Nuevamente los bárbaros cabalgaban o
navegaban a voluntad a través del continente: Roma y París llegaron a ser
tan inseguras como Burdeos, Marsella o Nápoles. Ruinas humeantes de otrora
importantes abadías, marcaban pequeños puntos sobre la campiña devastada,
mientras que el papado se hundía basta llegar al nivel de una institución
degradada, de significación estrictamente local.
Sin embargo, bacía la mitad del siglo X
comenzaron a multiplicarse los signos de esperanza. Cedió la furia de las
invasiones bárbaras cuando los vikingos y los húngaros se afincaron en sus
tierras recién conquistadas, abrazaron el cristianismo y se convirtieron en
elementos constructivos con un lento proceso de recuperación. El sajón Oton
I impuso cierto orden en las tierras de los germanos, renovó el Imperio y
rescató al papado de las garras de poderosas familias romanas, perpetuamente
enemistadas entre sí, mientras que la expansión rápida de Cluny restauraba
en Europa occidental la confianza y el respeto por el monacato.
Hacia el final de la centuria se había
logrado un cierto grado, elemental, de orden y seguridad frente a la
invasión. Este logro, por modesto que parezca, sirvió de base para la
espectacular explosión de energía creadora que dio origen a la nueva
civilización del alto Medioevo. En el siglo XI, las instituciones del
feudalismo alcanzaron su pleno desarrollo. La misma era fue testigo de la
aparición de ciudades medievales y de una reactivación notable del comercio
y la industria. Las nuevas escuelas catedralicias y municipales eclipsaron a
los primitivos centros monásticos de enseñanza y prepararon el camino para
las universidades. Los laicos aprovecharon ventajosamente las nuevas
oportunidades, y burócratas prepararos oficialmente comenzaron a reemplazar
a obispos y abades en las posiciones administrativas del gobierno. Los
artistas, estudiosos y poetas ya no fueron en adelante humildes admiradores
e imitadores de la antigüedad clásica.

* [DATOS PROPORCIONADOS]
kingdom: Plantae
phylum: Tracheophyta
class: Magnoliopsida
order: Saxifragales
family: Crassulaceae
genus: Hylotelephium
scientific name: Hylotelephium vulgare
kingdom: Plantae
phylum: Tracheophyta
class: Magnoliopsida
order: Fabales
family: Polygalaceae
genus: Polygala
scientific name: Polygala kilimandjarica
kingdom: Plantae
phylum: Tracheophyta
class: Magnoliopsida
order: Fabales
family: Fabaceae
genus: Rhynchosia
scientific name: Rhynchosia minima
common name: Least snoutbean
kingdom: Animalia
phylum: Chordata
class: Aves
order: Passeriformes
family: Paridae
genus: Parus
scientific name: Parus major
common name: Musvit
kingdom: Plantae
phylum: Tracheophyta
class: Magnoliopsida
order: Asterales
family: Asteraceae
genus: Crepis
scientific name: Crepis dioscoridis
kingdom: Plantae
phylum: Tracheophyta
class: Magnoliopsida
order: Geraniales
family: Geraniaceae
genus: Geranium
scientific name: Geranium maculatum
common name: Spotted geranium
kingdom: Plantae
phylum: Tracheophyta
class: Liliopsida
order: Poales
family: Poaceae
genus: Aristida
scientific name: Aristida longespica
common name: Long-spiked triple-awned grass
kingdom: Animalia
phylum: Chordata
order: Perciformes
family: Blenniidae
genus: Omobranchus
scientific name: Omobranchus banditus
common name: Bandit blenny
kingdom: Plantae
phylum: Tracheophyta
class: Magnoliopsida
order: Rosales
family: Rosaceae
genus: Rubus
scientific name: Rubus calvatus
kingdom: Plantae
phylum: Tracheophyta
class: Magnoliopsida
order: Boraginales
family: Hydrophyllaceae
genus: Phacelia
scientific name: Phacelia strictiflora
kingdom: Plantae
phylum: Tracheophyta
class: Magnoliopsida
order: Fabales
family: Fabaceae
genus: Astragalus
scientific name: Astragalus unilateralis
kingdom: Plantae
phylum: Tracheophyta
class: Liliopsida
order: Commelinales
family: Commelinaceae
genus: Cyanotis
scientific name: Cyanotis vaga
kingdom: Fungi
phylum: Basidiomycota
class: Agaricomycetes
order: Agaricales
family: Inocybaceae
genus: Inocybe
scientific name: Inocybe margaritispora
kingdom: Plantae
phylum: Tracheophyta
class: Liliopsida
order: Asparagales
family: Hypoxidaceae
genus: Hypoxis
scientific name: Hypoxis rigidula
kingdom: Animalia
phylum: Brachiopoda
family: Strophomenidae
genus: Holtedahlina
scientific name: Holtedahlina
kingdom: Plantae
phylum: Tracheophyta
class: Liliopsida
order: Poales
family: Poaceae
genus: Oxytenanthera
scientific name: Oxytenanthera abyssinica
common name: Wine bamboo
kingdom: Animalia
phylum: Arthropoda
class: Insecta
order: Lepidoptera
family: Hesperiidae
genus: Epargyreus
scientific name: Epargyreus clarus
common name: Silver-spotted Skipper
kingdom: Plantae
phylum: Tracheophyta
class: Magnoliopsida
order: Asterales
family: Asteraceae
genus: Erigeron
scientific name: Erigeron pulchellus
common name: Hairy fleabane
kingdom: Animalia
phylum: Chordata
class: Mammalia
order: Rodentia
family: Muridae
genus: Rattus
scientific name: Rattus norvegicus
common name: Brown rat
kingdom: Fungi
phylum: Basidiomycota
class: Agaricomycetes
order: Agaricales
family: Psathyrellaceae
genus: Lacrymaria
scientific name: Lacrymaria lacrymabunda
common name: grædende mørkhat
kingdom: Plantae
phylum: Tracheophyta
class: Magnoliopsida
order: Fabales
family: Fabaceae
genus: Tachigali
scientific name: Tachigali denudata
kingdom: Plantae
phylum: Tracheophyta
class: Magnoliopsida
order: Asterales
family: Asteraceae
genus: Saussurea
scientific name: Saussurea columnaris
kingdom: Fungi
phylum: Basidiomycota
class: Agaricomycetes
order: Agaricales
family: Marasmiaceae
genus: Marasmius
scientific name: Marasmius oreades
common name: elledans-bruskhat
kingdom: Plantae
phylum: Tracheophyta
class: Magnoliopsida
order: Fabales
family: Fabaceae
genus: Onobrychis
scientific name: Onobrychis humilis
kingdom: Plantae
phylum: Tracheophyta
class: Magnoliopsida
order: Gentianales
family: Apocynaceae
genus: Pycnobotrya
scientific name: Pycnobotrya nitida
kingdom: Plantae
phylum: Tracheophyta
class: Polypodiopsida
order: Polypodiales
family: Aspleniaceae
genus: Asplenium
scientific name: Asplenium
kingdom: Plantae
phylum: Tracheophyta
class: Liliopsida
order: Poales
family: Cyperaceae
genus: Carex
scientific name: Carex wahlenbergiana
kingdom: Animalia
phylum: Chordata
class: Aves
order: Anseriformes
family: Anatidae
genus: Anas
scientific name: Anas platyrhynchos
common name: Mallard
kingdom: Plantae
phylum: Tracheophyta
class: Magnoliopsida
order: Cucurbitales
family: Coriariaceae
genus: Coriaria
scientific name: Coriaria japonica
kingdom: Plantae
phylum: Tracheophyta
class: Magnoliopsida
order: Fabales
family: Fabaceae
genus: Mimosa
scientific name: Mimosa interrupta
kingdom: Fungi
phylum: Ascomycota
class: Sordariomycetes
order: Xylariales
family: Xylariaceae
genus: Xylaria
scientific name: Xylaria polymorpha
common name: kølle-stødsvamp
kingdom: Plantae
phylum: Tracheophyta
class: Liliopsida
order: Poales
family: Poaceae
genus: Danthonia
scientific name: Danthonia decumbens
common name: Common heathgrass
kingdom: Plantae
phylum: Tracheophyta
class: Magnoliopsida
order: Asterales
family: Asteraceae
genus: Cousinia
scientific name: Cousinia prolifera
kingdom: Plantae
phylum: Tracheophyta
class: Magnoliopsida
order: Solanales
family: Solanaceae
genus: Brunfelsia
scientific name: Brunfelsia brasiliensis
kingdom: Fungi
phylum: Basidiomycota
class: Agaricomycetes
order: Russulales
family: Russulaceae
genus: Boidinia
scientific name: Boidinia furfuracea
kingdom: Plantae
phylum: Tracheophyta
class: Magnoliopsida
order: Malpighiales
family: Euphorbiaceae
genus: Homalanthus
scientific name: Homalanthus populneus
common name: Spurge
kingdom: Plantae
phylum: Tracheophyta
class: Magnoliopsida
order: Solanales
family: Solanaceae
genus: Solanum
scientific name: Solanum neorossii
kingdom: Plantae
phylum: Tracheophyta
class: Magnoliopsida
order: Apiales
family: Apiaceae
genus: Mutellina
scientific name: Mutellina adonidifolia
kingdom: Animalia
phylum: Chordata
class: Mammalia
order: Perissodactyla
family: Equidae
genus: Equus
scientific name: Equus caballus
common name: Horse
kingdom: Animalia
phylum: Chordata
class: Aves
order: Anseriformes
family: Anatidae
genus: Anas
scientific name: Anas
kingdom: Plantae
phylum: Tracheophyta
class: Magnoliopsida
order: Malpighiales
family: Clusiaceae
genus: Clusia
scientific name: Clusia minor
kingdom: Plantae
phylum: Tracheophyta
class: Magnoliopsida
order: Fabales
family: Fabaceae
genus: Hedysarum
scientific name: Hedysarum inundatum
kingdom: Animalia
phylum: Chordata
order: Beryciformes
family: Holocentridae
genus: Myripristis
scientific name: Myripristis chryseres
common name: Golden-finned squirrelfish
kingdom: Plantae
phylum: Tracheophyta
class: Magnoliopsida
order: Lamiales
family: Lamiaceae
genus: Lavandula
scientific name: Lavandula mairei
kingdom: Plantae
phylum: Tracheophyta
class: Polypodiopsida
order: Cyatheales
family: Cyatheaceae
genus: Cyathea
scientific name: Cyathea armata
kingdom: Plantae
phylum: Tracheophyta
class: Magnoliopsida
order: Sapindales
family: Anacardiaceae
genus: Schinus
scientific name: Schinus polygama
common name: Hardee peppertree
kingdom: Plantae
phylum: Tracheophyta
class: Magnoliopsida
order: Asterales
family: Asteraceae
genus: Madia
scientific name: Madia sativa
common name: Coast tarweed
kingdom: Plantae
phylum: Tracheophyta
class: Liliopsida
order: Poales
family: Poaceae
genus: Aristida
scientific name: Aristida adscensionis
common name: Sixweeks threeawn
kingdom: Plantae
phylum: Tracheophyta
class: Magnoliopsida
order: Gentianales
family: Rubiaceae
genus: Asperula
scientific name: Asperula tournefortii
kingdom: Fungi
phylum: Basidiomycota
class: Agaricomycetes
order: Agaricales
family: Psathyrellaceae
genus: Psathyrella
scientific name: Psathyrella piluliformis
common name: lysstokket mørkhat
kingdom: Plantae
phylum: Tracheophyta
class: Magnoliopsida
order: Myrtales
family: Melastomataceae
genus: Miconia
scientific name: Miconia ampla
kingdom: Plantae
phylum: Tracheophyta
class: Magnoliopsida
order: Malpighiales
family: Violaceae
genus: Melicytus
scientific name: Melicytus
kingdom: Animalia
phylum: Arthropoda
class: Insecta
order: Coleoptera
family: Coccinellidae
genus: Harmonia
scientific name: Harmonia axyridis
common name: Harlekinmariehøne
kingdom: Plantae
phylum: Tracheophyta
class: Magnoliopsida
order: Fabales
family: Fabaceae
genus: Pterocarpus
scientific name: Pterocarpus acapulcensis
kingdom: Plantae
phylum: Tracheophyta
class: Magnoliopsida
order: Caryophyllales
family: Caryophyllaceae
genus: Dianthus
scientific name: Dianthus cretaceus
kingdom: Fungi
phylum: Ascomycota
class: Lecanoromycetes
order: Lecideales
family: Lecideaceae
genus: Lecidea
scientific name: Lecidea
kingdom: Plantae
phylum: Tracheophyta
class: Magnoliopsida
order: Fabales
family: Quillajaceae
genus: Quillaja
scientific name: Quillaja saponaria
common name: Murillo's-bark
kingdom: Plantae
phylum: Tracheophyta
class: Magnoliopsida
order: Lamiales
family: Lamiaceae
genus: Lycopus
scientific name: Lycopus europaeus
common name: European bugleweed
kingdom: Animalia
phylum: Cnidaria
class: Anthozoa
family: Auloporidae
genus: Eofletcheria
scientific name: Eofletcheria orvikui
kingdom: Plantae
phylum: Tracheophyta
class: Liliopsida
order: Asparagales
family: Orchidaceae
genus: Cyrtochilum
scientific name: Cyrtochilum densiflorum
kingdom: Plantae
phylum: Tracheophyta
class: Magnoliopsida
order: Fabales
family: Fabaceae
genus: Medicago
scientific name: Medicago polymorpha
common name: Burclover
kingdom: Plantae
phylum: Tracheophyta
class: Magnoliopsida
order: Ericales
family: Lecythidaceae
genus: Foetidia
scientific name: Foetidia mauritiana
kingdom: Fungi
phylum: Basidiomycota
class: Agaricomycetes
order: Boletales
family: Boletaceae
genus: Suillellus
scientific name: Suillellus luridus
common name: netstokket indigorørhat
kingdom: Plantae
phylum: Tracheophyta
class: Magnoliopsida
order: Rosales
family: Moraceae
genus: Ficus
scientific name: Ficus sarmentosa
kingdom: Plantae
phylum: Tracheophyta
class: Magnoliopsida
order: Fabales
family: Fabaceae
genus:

* [ACTIVIDADES]
1. Enumera las ciudades que, según el texto sobre la Europa medieval, llegaron a ser igual de inseguras ante los bárbaros.
2. Escribe una continuación del texto sobre la Europa medieval a partir de su última oración.

* [RESPUESTAS]
1. Roma, París, Burdeos, Marsella y Nápoles.

2.
La arquitectura románica exhibía una
asombrosa originalidad en los detalles de ingeniería y decoración. San
Anselmo, Arzobispo de Canterbury, puede ser considerado con justicia el
padre de la Escolástica, y su contemporáneo, el Duque Guillermo IX de
Aquitania, un pionero de la poesía cortesana o trovadoresca. En Lombardía se
reanudó el estudio del Derecho Romano, que a su vez inspiró al Derecho
Canónico. Pero no hay una ilustración mas dramática, ni prueba mas
concluyente, del vigor enorme y de la auto confianza de esta Europa, que el
afortunado contraataque contra los infieles: la heroica Reconquista de
España y la Primera Cruzada, que llevó a los caballeros franceses a miles de
kilómetros de distancia para recuperar Jerusalén.
Con todo, la razón por la cual los
historiadores modernos consideran indudablemente el siglo XI una era de
revolución, comparable por su impacto, con la Reforma o la Revolución
Francesa, es el cambio repentino, conocido comúnmente como reforma
Gregoriana, que tuvo lugar en el campo de las relaciones Iglesia estado. En
realidad, «reforma» no es el término mas apropiado. Fue una violenta
exigencia en pro de un cambio drástico, y no un simple esfuerzo para
eliminar abusos y volver a un cierto modelo primitivo de vida eclesial. En
realidad, se entabló una lucha ideológica tendente a adaptar antiguas
tradiciones y establecer un nuevo orden en el mundo mas acorde con las
circunstancias que habían cambiado.
Después del breve experimento
carolingio, se había logrado un equilibrio aparentemente duradero en las
relaciones Iglesia-Estado en los Imperios Otonianos y la primera época del
Salico. Balance caracterizado por una interpretación de ecclesia y
mundus.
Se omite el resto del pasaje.